Microelectromechanical systems (MEMS) have been developed for miniaturizing many different systems, such as scientific instruments or real-time monitoring devices. Many MEMS devices resemble integrated electronic circuits in that they are actually components that must be combined with other components to achieve a desired function. Unlike integrated electronic circuits, MEMS frequently must connect not just electrically to other components, but also by other physico-chemical parameters, such as optically and fluidically.
Electrical connections for miniaturized systems, such as integrated circuits, have benefited from extensive technical development, both to improve the connection (e.g. decrease form factor, decrease resistance, increase tolerance to extreme conditions) and to improve manufacturability, primarily to make formation of the connection amenable to automation.

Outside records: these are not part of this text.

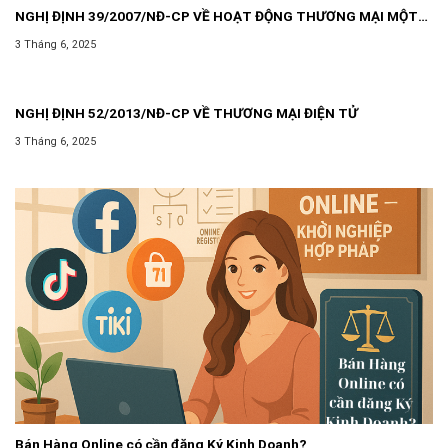
NGHỊ ĐỊNH 39/2007/NĐ-CP VỀ HOẠT ĐỘNG THƯƠNG MẠI MỘT
CÁCH ĐỘC LẬP THƯỜNG XUYÊN KHÔNG PHẢI ĐĂNG KÝ KINH
3 Tháng 6, 2025
DOANH
NGHỊ ĐỊNH 52/2013/NĐ-CP VỀ THƯƠNG MẠI ĐIỆN TỬ
3 Tháng 6, 2025
Bán Hàng Online có cần đăng Ký Kinh Doanh?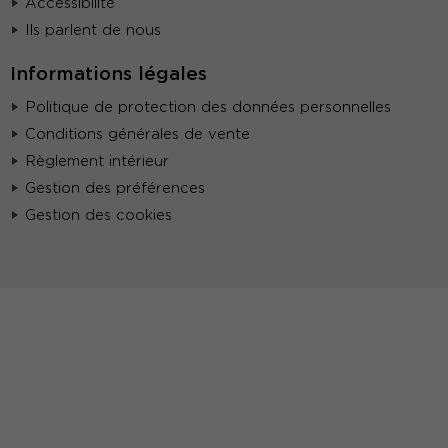
Accessibilité
Ils parlent de nous
Informations légales
Politique de protection des données personnelles
Conditions générales de vente
Règlement intérieur
Gestion des préférences
Gestion des cookies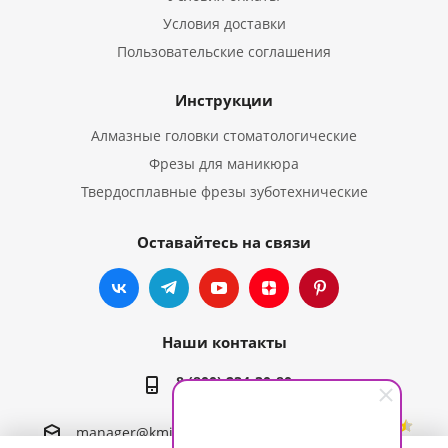
Условия доставки
Пользовательские соглашения
Инструкции
Алмазные головки стоматологические
Фрезы для маникюра
Твердосплавные фрезы зуботехнические
Оставайтесь на связи
Наши контакты
8 (800) 234-30-80
;
manager@kmiz-online.ru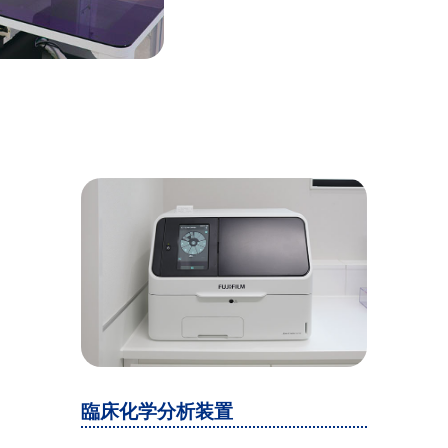
臨床化学分析装置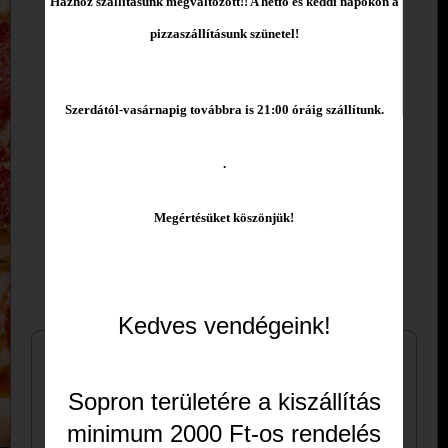
Házhoz szállításunk megváltozott!! A hétfő és keddi napokon a
pizzaszállításunk szünetel!
Allergének
Szerdától
-vasárnapig továbbra is 21:00 óráig szállítunk.
.
Megértésüket kös
zönjük!
Válassz méretet:
Kedves vendégeink!
Alap feltétek
Füstölt tarja
Sopron
területére a kiszállítás
Lilahagyma
minimum 2000 Ft-os rendelés
Mozzarella sajt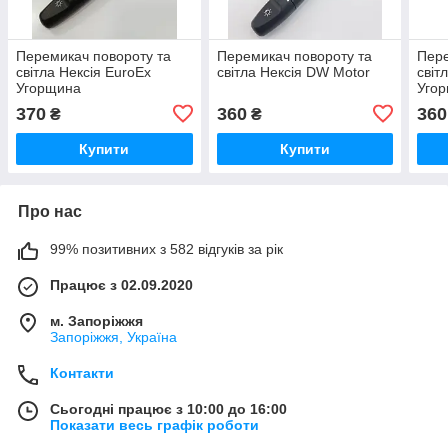
Перемикач повороту та
Перемикач повороту та
Пере
світла Нексія EuroEx
світла Нексія DW Motor
світ
Угорщина
Уго
370
360
360
₴
₴
Купити
Купити
Про нас
99% позитивних з 582 відгуків за рік
Працює з 02.09.2020
м. Запоріжжя
Запоріжжя, Україна
Контакти
Сьогодні працює з 10:00 до 16:00
Показати весь графік роботи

MEMS are a less mature technology, and optical and fluidic connections from MEMS to other components remain very problematic. Improvements are needed both to improve the connections and to make them more manufacturable. In the case of optical connections, extensive effort has been expended to automate the connection of just fiber optics. The development of all-optical communications networks, however, requires the integration of many, diverse optical components, such as spectral filters, lasers, diffraction gratings, beamsplitters, and photodetectors. The connection and assembly of many of these components is still a manual process. Fluidic connections have proven the most problematic. Fluidic connections can have many of the same requirements that other MEMS connections do, such as micrometer precision of placement, and rigid and strong mechanical attachment. However, fluidic connections must conform to the edges of the fluidic passageways, making a water-tight seal without occluding the passageways. Furthermore, the seal must be able to withstand pressure of tens of pounds per square inch (p.s.i.) for low-pressure systems and tens of thousands of p.s.i. for some higher pressure systems. Furthermore, fluid connections must be compatible with the fluids to be transported. The materials of the fluid connections must be inert—they should not dissolve in, imbibe, or react with the fluid or chemicals dissolved in the fluid; nor should dissolved chemicals adsorb to the surfaces of the connection.

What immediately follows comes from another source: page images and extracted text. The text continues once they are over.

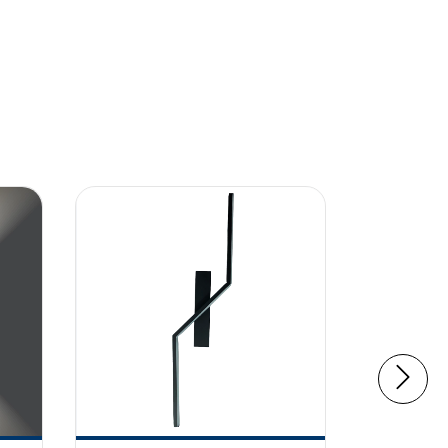
75
%
OFF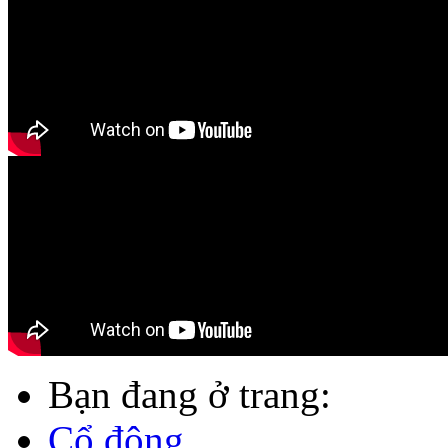
Bạn đang ở trang:
Cổ đông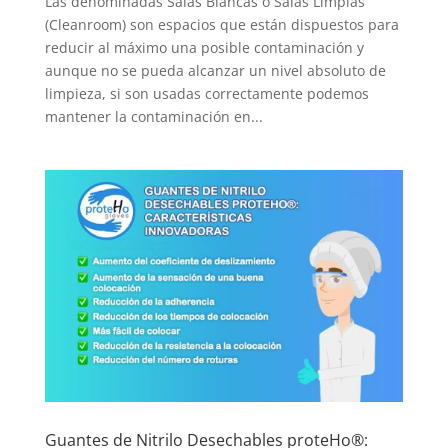
Las denominadas Salas Blancas o Salas Limpias
(Cleanroom) son espacios que están dispuestos para
reducir al máximo una posible contaminación y
aunque no se pueda alcanzar un nivel absoluto de
limpieza, si son usadas correctamente podemos
mantener la contaminación en...
Guantes de Nitrilo Desechables proteHo®:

Fluid connections sometimes also must achieve stringent requirements for dead volume (the volume of the connection), void volume (volumes that extend out of the needed connection), and dispersion (defined later). Fluidic connections with large dead volumes can greatly increase the total volume of a system, contrary to the goal of miniaturization. Dispersion is the tendency of a fluidic system to degrade chemical concentration gradients. For example, if a chemical dissolved in a flow is suddenly increased, then the increase in concentration can be considered as a step that flows down the fluidic channel. Dispersion acts to reduce the steepness of the step—a sudden increase in concentration is turned into a more gradual gradient due to dispersion. One common contributor to dispersion is “unswept” or “void” volume. This is a volume of fluid in the interconnect that is outside the main flow through the interconnect. For example, a crevice between the ends of the walls of two channels that are joined end-to-end will contain a volume of fluid that is stagnant, even if fluid flows through the channel. Similarly, any sudden expansion or contraction of the fluid channel diameter will produce corners where the fluid flows more slowly, increasing dispersion.

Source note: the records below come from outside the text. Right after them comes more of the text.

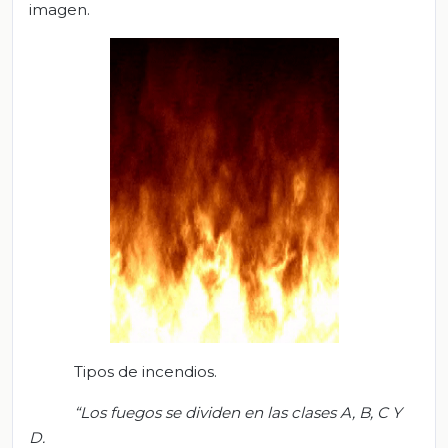
imagen.
Tipos de incendios.
“Los fuegos se dividen en las clases A, B, C Y
D.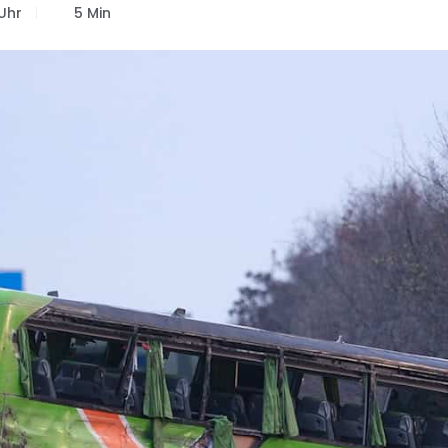
Uhr
5 Min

Void volumes also result in “carry-over” when different fluids are passed sequentially through a fluidic system. Carry-over results in contamination of fluids by fluids that previously passed through the system. Such contamination is extremely problematic for analytical systems that must have, for example, large dynamic range or sensitive detection.
Connection of MEMS microfluidic channels to external fluid reservoirs frequently includes the attachment of microcapillaries to the MEMS microfluidic channels. This is done by a variety of techniques, such as gluing or use of fittings traditionally used in liquid chromatography. Examples of microfluidic connections include the “sipper chip” technology described in U.S. Pat. No. 5,779,868, the NANOPORT™ components available from Upchurch Scientific, Inc. (Oak Harbor, Wash.), and various connections in the CAPTITE™ and CHIP-TITE™ series developed at Sandia National Labs. A more experimental system that attempts a more comprehensive solution to multi-type connections for MEMS is described in Galambos et al. 2001, Proc. Of 2001 Amer. Soc. Mech. Eng., Nov. 11-16. A technique for connecting capillary tubing to a microfluidic chip that permits limited control over the placement of the seal is described by Bings et al., 1999, Analytical Chemistry, Vol. 71, pages 3292-6.
Coupling optical systems to fluidic systems has the challenges of both optical and fluidic engineering—precise alignment, watertight seals, low dead volumes, low dispersion, and efficient optical coupling are required. Optical coupling has been achieved both with remotely positioned light sources and detectors as well as with integrated optical lightguides. Remotely positioned light sources and detectors are most intolerant of relative movements of components, and thus require precise and stable positioning of all components. Integrated optical lightguides require expensive fabrication techniques and, unless the light source and detector are integrated into the MEMS device, optical coupling of the integrated lightguides in the MEMs device to external light sources and sensors is still required.
Summarily, it is desirable to provide simple, reliable, and manufacturable techniques for connecting fiber optics and capillaries to microfluidic MEMS devices.